PARTS OF THE EXERCISE:
A. In the issue below about converting ResNet101 to ONNX, what output shape does the model have when it is loaded in CNTK or ONNX?
B. List every command-line flag used in the mmconvert command in the issue below about converting ResNet101 to ONNX.
C. Using the issue below about converting ResNet101 to ONNX, decide whether each statement agrees with it: (i) The source framework was run with GPU. (ii) Netron showed an input of [1,299,299,3]. (iii) The author followed steps given in issue #206. For each, answer yes or no and quote the words that decide it.

SOURCE EXTRACT:
============

ResNet101, OpenImages 5000 classes: Tensorflow -> ONNX

Open caponetto opened this issue 7 years ago • 1 comments

Platform (like ubuntu 16.04/win10): win10

Python version: 3.6.8

Source framework with version (like Tensorflow 1.4.1 with GPU): Tensorflow 1.13.0rc1 CPU

Destination framework with version (like CNTK 2.3 with GPU): ONNX

Pre-trained model path (webpath or webdisk path): https://storage.googleapis.com/openimages/2017_07/oidv2-resnet_v1_101.ckpt.tar.gz

Running scripts: mmconvert --srcFramework tensorflow -in oidv2-resnet_v1_101.ckpt.meta --weights oidv2-resnet_v1_101.ckpt --dstFramework onnx -om resnet_v1_101.onnx --inNodeName map/TensorArrayStack/TensorArrayGatherV3 --dstNodeName resnet_v1_101/logits/BiasAdd --inputShape 299,299,3

I'm trying to convert the tensorflow checkpoint that I mentioned above to ONNX. I've followed the steps described by @JiahaoYao in the issue #206 and managed to generate the .onnx file. I inspected the file with Netron and, apparently, everything is ok - [1,299,299,3] as input and [1,1,5000] as output (I'd rather have [5000], though). However, when I load the model in either CNTK or ONNX, the output of the loaded model is [5000,1,10], resulting in invalid predictions. Can someone give it a try? Thanks.

============

EXTRACTED INFORMATION:
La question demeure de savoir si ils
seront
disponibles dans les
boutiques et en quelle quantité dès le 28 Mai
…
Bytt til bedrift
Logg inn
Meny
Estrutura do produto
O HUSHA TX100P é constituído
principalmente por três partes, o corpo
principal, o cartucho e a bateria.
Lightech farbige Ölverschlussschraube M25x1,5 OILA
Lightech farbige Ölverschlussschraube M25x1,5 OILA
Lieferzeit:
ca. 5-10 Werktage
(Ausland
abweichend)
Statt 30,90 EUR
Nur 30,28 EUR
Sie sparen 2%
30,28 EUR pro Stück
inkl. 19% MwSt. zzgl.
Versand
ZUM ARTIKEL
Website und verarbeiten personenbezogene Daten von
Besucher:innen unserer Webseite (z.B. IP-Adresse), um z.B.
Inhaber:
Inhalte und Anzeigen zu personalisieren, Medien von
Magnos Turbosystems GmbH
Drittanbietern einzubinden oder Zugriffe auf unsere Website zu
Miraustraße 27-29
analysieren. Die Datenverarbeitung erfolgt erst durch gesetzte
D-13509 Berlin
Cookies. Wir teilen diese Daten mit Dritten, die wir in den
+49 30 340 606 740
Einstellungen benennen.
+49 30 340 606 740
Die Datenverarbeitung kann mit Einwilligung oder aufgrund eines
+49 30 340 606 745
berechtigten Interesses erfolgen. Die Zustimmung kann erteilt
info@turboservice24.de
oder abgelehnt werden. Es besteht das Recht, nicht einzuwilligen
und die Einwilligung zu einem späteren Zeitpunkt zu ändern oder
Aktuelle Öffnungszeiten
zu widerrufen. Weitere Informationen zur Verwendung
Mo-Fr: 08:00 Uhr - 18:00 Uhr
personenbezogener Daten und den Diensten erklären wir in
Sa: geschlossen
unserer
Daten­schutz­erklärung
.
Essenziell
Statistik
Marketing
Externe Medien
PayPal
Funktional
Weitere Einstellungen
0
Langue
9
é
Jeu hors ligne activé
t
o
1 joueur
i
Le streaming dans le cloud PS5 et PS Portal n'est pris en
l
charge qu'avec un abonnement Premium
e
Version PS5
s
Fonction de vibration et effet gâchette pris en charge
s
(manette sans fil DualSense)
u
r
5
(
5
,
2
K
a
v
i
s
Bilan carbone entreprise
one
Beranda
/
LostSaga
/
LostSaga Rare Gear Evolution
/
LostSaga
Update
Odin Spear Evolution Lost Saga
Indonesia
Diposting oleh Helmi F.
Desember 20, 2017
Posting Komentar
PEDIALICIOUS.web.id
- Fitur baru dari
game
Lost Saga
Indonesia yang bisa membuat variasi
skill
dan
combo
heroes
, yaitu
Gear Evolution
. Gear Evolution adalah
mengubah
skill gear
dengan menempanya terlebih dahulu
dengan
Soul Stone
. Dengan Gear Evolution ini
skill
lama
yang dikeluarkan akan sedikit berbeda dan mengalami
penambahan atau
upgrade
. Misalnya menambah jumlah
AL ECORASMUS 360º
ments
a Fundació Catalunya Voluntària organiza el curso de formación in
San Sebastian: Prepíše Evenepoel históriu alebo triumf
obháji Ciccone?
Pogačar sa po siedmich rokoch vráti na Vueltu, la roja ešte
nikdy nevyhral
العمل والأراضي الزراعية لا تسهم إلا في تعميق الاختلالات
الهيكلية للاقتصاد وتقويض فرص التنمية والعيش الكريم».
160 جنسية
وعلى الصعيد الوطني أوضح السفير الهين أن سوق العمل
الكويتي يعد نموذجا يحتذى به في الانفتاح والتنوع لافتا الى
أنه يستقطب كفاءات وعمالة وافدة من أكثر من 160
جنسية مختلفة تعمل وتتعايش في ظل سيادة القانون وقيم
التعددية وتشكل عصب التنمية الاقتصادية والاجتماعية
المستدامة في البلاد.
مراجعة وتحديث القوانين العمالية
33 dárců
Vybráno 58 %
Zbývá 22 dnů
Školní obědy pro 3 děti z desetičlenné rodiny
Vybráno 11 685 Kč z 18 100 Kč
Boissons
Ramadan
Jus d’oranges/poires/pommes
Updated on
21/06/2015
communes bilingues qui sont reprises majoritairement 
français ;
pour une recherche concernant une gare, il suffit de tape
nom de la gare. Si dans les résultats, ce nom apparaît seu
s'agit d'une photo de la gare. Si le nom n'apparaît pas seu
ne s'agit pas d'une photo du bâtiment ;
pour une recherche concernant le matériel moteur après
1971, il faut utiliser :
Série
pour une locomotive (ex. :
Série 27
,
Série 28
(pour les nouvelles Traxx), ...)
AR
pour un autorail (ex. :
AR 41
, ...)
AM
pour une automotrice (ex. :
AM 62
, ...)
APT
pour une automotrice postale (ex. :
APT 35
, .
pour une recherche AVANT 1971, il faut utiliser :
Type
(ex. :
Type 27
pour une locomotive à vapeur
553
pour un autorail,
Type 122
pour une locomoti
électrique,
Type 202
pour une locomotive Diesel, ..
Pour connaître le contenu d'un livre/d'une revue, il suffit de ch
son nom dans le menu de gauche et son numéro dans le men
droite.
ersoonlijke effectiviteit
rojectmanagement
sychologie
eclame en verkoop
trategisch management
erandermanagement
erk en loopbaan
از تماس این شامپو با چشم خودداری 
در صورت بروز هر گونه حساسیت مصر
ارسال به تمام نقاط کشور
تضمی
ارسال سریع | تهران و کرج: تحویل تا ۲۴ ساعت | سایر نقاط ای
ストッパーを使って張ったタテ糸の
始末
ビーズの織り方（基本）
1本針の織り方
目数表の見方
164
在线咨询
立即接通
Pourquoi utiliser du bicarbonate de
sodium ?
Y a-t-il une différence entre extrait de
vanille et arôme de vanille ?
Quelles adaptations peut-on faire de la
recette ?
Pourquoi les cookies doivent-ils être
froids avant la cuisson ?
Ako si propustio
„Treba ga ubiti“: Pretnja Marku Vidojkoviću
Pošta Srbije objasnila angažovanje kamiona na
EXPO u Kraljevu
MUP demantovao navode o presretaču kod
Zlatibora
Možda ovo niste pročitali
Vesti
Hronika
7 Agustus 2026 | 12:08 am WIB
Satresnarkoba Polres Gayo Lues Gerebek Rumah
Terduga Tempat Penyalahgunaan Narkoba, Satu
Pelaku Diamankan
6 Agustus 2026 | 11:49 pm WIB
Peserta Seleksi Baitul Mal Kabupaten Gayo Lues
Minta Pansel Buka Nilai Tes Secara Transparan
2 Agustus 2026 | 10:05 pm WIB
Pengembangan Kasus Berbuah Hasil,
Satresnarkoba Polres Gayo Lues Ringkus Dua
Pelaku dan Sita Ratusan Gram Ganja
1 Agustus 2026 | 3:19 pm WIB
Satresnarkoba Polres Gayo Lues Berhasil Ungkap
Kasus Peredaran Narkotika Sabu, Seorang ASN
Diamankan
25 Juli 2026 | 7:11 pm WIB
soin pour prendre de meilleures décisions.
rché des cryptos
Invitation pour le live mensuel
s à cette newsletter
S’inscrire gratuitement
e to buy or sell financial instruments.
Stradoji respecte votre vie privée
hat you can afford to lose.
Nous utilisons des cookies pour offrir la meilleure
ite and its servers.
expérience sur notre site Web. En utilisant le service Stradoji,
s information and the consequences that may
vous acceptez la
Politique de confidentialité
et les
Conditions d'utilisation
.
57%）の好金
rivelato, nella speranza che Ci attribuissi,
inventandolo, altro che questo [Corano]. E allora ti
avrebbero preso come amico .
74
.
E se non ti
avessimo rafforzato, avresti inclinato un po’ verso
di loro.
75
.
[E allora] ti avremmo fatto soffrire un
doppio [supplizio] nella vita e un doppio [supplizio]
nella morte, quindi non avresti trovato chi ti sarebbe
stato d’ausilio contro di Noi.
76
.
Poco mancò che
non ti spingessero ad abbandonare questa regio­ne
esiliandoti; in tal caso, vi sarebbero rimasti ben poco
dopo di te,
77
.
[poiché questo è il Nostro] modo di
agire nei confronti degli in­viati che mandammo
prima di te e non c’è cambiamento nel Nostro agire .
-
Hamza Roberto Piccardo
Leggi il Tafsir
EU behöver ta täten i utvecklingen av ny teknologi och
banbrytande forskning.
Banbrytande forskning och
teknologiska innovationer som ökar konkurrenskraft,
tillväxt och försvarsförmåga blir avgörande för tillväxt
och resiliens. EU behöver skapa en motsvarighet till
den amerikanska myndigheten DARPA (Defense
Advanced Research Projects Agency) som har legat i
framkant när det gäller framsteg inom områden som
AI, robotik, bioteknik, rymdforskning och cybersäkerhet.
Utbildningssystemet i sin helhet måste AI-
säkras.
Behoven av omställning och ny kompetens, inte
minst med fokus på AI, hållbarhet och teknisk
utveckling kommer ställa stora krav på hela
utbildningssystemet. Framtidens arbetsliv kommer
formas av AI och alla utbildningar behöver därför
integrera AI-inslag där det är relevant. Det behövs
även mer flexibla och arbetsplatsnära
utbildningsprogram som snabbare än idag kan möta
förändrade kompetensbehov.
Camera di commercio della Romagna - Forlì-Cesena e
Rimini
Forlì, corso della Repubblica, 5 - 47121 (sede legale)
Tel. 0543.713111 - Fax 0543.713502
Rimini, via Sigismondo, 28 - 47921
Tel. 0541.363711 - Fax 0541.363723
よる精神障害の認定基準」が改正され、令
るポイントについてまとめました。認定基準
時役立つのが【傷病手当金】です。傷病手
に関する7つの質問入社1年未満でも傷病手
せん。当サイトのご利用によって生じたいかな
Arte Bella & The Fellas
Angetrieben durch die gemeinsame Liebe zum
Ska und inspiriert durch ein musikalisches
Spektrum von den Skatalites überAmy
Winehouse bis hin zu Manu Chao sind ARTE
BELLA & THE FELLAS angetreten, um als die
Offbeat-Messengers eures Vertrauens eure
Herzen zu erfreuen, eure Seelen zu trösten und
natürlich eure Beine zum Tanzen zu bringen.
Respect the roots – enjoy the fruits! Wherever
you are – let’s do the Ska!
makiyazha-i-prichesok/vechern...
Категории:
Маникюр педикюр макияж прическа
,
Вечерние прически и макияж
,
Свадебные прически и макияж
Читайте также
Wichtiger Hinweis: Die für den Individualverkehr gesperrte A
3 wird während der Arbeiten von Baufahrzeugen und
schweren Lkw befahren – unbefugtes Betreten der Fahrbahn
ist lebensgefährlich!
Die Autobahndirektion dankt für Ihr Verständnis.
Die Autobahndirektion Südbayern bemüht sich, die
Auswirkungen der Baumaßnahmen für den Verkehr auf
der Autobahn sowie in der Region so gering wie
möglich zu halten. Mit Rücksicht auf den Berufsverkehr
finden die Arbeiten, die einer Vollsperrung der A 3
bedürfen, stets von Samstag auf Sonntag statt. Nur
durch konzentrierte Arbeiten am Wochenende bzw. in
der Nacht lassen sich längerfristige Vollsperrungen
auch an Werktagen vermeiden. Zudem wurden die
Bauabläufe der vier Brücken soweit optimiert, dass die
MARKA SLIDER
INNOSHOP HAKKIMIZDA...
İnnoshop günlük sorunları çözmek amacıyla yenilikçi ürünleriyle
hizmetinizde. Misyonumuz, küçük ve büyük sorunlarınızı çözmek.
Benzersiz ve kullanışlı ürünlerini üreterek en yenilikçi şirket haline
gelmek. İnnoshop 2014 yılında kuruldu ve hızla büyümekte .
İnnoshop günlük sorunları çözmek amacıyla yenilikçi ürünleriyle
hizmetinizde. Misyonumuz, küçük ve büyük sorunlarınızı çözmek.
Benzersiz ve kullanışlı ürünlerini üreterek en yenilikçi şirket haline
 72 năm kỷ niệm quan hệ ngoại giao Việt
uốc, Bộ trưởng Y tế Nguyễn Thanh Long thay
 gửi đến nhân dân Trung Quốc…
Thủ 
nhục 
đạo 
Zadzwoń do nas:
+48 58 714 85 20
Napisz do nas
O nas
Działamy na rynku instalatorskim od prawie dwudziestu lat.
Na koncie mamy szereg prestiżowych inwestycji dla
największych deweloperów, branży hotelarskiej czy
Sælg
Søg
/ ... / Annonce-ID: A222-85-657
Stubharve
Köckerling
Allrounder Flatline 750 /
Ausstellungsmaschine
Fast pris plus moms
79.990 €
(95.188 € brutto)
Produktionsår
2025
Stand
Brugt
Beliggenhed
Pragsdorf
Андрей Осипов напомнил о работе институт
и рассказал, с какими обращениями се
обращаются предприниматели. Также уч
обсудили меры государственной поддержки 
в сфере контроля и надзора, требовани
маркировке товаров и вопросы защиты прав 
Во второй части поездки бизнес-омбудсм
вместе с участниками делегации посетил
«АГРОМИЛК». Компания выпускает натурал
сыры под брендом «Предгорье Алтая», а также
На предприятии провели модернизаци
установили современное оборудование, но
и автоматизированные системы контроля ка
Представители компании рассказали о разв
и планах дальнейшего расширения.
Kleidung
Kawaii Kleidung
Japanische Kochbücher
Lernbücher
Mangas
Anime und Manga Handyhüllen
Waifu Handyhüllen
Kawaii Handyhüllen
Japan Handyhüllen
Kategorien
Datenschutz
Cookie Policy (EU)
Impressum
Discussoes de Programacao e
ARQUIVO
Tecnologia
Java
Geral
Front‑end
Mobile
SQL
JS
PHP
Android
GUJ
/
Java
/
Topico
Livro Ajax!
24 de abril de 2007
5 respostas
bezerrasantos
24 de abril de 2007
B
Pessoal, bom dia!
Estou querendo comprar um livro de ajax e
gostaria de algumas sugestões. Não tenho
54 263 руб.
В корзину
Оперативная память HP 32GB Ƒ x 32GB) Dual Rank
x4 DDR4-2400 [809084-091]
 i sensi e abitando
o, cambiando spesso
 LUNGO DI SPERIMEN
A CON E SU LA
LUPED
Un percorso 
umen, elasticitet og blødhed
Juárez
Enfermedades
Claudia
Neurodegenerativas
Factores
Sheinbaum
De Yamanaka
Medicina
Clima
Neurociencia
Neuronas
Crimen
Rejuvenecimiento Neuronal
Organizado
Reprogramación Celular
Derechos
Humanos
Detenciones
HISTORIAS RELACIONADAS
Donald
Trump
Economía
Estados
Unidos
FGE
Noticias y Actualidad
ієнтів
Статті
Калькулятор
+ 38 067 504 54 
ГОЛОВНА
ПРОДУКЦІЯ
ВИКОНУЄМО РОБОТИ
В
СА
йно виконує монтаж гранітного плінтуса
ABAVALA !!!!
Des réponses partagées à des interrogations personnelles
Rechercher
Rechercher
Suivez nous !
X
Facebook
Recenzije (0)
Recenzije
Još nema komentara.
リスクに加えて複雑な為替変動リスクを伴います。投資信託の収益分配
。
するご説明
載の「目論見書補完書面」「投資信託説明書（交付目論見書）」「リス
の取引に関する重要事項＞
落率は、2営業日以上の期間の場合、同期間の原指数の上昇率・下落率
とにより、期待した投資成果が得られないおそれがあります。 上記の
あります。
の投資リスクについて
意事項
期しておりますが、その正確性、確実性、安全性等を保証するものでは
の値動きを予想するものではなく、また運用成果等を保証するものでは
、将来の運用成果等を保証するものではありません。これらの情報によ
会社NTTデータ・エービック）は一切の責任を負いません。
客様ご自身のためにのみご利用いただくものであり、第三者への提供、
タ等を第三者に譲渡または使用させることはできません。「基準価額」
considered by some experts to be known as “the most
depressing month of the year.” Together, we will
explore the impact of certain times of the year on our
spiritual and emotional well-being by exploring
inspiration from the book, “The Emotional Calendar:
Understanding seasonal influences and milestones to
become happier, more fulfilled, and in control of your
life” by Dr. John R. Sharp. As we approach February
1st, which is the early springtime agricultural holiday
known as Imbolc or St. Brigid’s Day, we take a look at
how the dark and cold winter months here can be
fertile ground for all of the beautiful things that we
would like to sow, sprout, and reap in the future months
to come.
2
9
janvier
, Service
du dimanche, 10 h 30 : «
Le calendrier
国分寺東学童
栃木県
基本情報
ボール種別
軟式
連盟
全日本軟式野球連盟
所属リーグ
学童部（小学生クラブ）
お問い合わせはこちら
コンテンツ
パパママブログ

============

SOLUTIONS FOR EACH TASK:
A. [5000,1,10]

B.
--srcFramework
-in
--weights
--dstFramework
-om
--inNodeName
--dstNodeName
--inputShape

C.
(i) No: "Tensorflow 1.13.0rc1 CPU"
(ii) Yes: "[1,299,299,3] as input"
(iii) Yes: "I've followed the steps described by @JiahaoYao in the issue #206"